The tragedy of the women and children of Chios during the Greek Revolution in 1821 in Istanbul can be considered a crime, as the priest of the English Embassy R. Walsh, a restless and courageous clergyman, writes.
He was in the city from the beginning of the revolt and closely observed the tragedy of the Greeks. He systematically recorded what he saw and heard. When he returned to England, he printed a chronicle of his experiences in Turkey during the Greek revolt. The priest collected information about certain women.
The kidnapping and trading of slaves were carried on by Turk rogues who followed the campaigns as volunteers, with the sole purpose of plunder. Their method was as follows: They killed the male members of the family, captured the women and children, and collected all the valuables of the house. They then took their loot to the nearest customs office and obtained a "teskere", a certificate of slavery. From that moment on, the captives were the property of the owners of the "teskere".

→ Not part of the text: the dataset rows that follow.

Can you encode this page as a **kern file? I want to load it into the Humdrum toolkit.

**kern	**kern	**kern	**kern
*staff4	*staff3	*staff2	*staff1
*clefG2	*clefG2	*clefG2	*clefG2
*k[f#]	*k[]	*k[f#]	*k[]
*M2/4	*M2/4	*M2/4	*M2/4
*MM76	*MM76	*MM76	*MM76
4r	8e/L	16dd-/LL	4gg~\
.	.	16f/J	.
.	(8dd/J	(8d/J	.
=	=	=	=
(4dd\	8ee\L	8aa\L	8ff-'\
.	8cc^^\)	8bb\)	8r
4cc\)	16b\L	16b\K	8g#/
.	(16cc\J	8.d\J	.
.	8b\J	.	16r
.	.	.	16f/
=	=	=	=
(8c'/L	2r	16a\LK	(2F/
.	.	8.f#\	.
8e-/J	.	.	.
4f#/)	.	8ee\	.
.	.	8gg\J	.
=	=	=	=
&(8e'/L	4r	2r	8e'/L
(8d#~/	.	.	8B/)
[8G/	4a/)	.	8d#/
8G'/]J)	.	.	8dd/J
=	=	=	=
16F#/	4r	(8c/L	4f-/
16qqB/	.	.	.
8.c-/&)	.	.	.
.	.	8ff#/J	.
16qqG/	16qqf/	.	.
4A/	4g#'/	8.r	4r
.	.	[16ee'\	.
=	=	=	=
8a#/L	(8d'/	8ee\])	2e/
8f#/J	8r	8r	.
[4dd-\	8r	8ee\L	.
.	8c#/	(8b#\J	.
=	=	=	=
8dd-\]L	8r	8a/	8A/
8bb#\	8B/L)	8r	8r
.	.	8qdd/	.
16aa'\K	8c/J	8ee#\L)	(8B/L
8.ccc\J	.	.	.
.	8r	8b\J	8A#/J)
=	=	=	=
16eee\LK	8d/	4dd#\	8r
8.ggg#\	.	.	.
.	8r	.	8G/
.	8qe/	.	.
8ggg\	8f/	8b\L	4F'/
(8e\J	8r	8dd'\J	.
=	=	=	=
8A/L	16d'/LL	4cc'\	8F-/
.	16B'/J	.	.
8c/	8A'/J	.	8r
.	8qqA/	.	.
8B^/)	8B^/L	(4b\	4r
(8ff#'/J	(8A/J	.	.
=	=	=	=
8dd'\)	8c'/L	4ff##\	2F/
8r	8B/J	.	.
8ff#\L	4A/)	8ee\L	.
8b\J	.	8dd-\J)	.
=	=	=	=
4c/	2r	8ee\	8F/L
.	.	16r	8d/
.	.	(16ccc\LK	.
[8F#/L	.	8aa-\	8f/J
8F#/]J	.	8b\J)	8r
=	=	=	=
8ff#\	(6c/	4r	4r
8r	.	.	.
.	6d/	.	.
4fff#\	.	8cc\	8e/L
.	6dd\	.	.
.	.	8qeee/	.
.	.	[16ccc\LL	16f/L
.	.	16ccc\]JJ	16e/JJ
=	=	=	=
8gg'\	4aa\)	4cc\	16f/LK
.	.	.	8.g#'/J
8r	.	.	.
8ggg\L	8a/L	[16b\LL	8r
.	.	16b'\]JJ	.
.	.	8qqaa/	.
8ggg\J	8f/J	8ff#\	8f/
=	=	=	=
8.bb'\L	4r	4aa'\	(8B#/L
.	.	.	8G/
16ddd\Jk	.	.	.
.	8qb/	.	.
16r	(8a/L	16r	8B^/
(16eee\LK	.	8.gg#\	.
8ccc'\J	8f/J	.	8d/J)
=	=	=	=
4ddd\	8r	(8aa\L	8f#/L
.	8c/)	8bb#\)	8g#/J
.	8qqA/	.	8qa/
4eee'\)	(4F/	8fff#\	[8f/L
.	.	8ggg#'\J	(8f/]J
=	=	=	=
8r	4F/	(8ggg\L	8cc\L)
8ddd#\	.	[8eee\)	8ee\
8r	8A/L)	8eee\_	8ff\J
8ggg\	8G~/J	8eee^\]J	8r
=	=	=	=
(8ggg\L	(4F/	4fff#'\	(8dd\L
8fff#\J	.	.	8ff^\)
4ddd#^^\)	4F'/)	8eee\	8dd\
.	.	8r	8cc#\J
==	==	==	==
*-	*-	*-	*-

In this way, writes the English clergyman, 41,000 teskeres were issued in Chios by May 1, 1822. Of the slaves, 5,000 were sold in Constantinople. Purchases were mostly made at the Aurut Bazaar, the women's market. It was a square building with an open courtyard in the middle. There were platforms with African slaves standing around. The white and most valuable women were in vaults with barred windows.
"But there were so many Chiotisses(women from Chios) that they were sold in the squares and in the streets. The most common place of human trafficking was the Baluk - Bazaar, the Fish Market. There, on June 15, 1822, Walsh saw a bunch of twelve- to fifteen-year-old girls being sold like animals in English markets. Many were half-naked. Terror and agony were painted on their faces. It was the most heartbreaking spectacle I ever saw. Impossible to describe. The Turks treated them with utter contempt. They examined them, slaughtered them like butchers do their lambs, and bought them for a hundred groschen-three pounds a head. About five hundred Chian women were sold in Psaragora".
The next day a slave market was set up in Peran, in the district of the European embassies, next to the Frankish churches. It was Sunday, and the Europeans, going to their temples to pray, passed among the enslaved Chian women. "This time the Christian slave trade took place in front of the eyes of the representatives of the European Powers, who considered that purchasing of a black heathen woman on the African coast was a crime punished by the death penalty. And now they saw a slave market before their own embassies, they saw people of the same religion bought like animals, endowed with the same qualities, the same virtues, and sentenced to life imprisonment for the most degrading slavery".